II.b. Le transfert de notre héritage sous la forme d’une intelligence artificielle à des robots qui seraient à proprement parler nos héritiers constitue une autre variété de la position posthumaniste, dans laquelle l’humanité aurait disparu mais pas avant d’avoir transmis à des machines intelligentes capables de se répliquer tout ce que nous considérons digne d’être transmis à de futures créatures conscientes d’elles-mêmes, qu’elles soient indifféremment à base carbone, à notre image, ou silicium.

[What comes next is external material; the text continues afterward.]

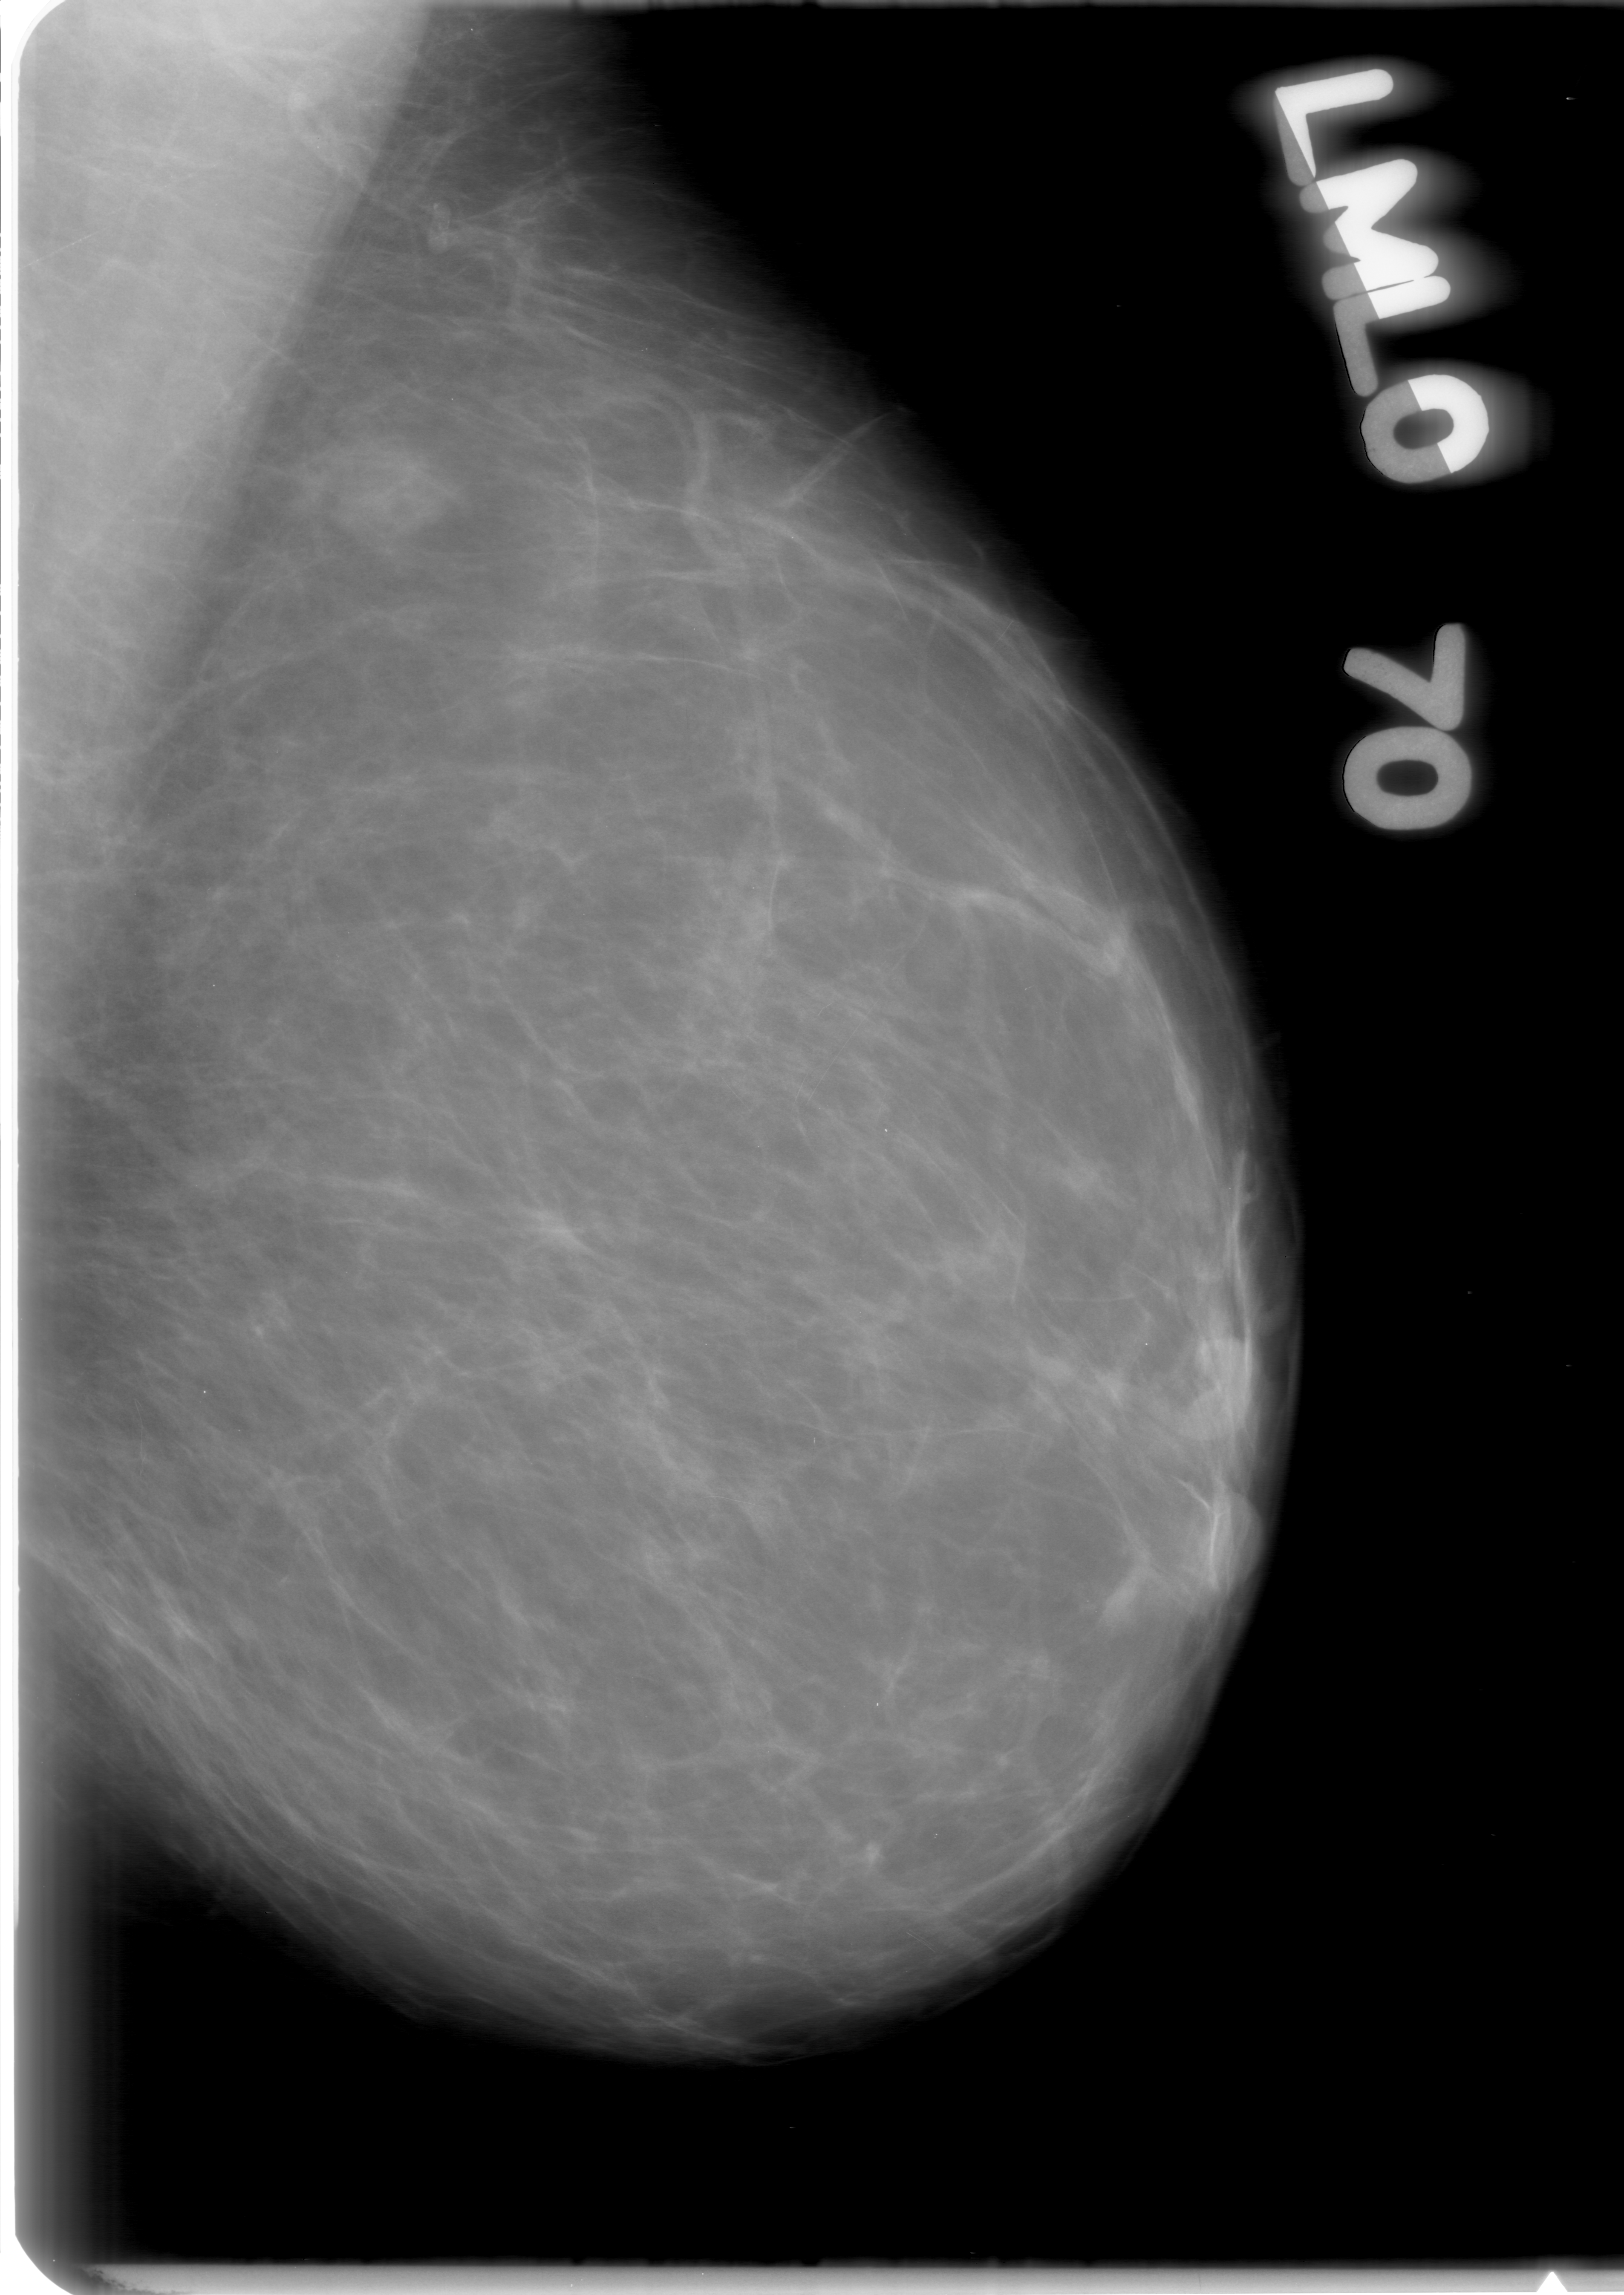
Digitized screen-film mammogram, left breast, MLO view.
- Marked abnormality: mass, shape irregular, margins obscured; BI-RADS assessment category 0 (incomplete: needs additional imaging); pathology (as recorded): benign.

Cette dernière variété d’une position posthumaniste est cependant distincte d’une variation transhumaniste sur le même thème : celui du transfert de soi dans un substrat à base de silicium ou pourquoi pas, de matière organique synthétique. Même si, le jour venu, la mise en œuvre pratique des deux prouesses technologiques pourrait les rendre difficiles à distinguer, l’inspiration et les objectifs sous-jacents sont clairement séparables et sont apparus historiquement à l’intérieur de visions distinctes, voire même polaires : tourner la page et passer le relais à nos héritiers pour la première, poursuivre notre propre existence sous un nouveau jour, pour la seconde temps.